Peluru mortir yang di lepas dari arah bukit sana tepat menghantam lutut oppung doli.Sebelah kakinya yang terputus akibat tembakan, raib entah ke mana.Mungkinterlempar jauh ke dalam ambar yang dipenuhi tanaman suhat. Di cari ke sana ke mari belum ketemu. Tapi, buat apa lagi sebelah kaki yang terputus, entah di mana pun itu berada. Darah yang mengucur terlalu banyak, tak sempat tertolong. Apa lagi saat itu suasana darurat.Oppung doli menghembuskan nafas terakhir dalam pelukan oppung boru.
Ibuku yang mendapat kabar di kota, langsung mengayuh sepedanya ke kampung. Tapi, sebelum berangkat ibu berkata kalau oppung doli pasti sudah mati. Ibuku selalu berfirasat tepat.
Acara penguburan oppung doli berlangsung apa adanya, tak dihadiri banyak orang. Maklum, suasana masih mencekam, akibat perang. Tapi, kematian adalah kematian. Hanya bagi yang masih hidup, acara pengebumian itu penting dibuat sehormat mungkin. Bagi yang mati, apalah artinya seremoni.

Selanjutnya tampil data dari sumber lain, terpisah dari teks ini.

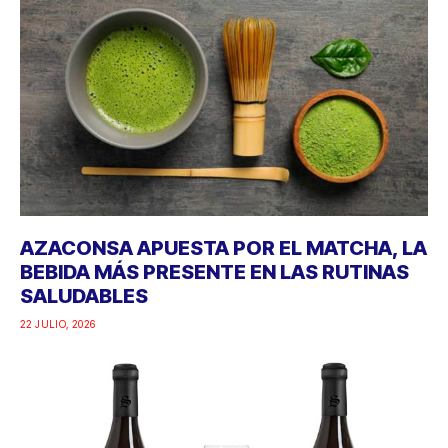
AZACONSA APUESTA POR EL MATCHA, LA
BEBIDA MÁS PRESENTE EN LAS RUTINAS
SALUDABLES
22 JULIO, 2026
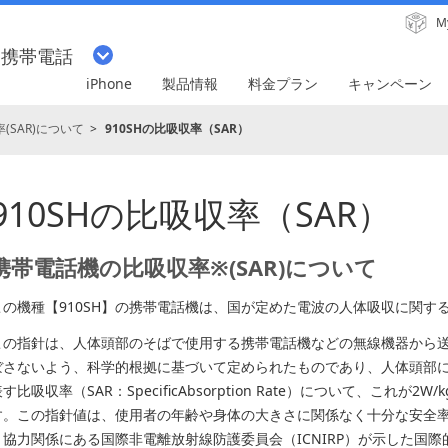
M
・携帯電話
iPhone
製品情報
料金プラン
キャンペーン
(SAR)について
910SHの比吸収率（SAR）
910SHの比吸収率（SAR）
携帯電話機の比吸収率※(SAR)について
この機種【910SH】の携帯電話機は、国が定めた電波の人体吸収に関す
この指針は、人体頭部のそばで使用する携帯電話機などの無線機器から
ぼさないよう、科学的根拠に基づいて定められたものであり、人体頭部
す比吸収率（SAR：SpecificAbsorption Rate）について、これ
す。この指針値は、使用者の年齢や身体の大きさに関係なく十分な安全率
と協力関係にある国際非電離放射線防護委員会（ICNIRP）が示した国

Itulah. Tak luar biasa memang. Kematian di mana saja sama, kecuali dibedakan momen dan sebab. Tapi bagiku, selalu ada yang tersisa, yakni kenangan masa kecil. Penggalan riwayat masa lampau dengan ragam momentum yang membekas. Aku sering ingat tentang burung eccet gaol, dan hingga kini suka memandanginya di ranting-ranting pohon dekat rumahku. Masih ada memang eccet muncul sesekali, atau burung mungil lainnya beda jenis.Semuanya tampak jenaka. Di masa mudahnya memiliki senapan angin saat ini, selalu ada orang yang tega menembaknya. Bahkan aku, pernah nyaris menembak eccet di dahan jambu samping rumah. Tapi aku membatalkannya. Lalu, aku bidik siburu tasik berwarna putih yang suka mencuri ikan mas di kolam-kolam ikan. Tapi kepak sayapnya yang kuat bisa menepis peluru senapan yang begitu kecil dan enteng.

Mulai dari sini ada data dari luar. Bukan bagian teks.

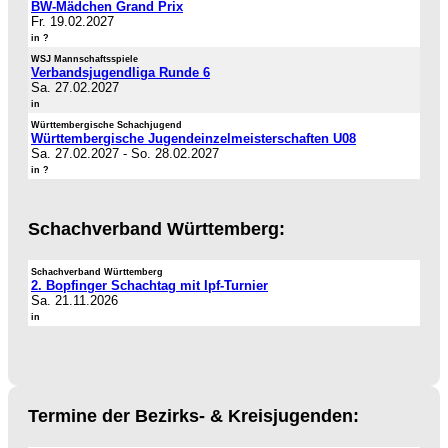
BW-Mädchen Grand Prix
Fr. 19.02.2027
in ?
WSJ Mannschaftsspiele
Verbandsjugendliga Runde 6
Sa. 27.02.2027
in
Württembergische Schachjugend
Württembergische Jugendeinzelmeisterschaften U08
Sa. 27.02.2027
-
So. 28.02.2027
in ?
Schachverband Württemberg:
Schachverband Württemberg
2. Bopfinger Schachtag mit Ipf-Turnier
Sa. 21.11.2026
in
Termine der Bezirks- & Kreisjugenden:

Pernah juga aku teringat filosofi-filosofi oppung doli. Salah satunya, peri hal kewaspadaan. Kalau manusia lupa, lalai, atau tak konsisten dengan prinsip-prinsipnya, filosofi tak akan berarti apa-apa. Waspadalah…! (Tarutung kenangan 2014/SARINGAR.Net)

1 komentar:

  1. Menarik banget ya..
    Membuat kita terbawa kesuasana kampung halaman yang jauh di tanah Batak.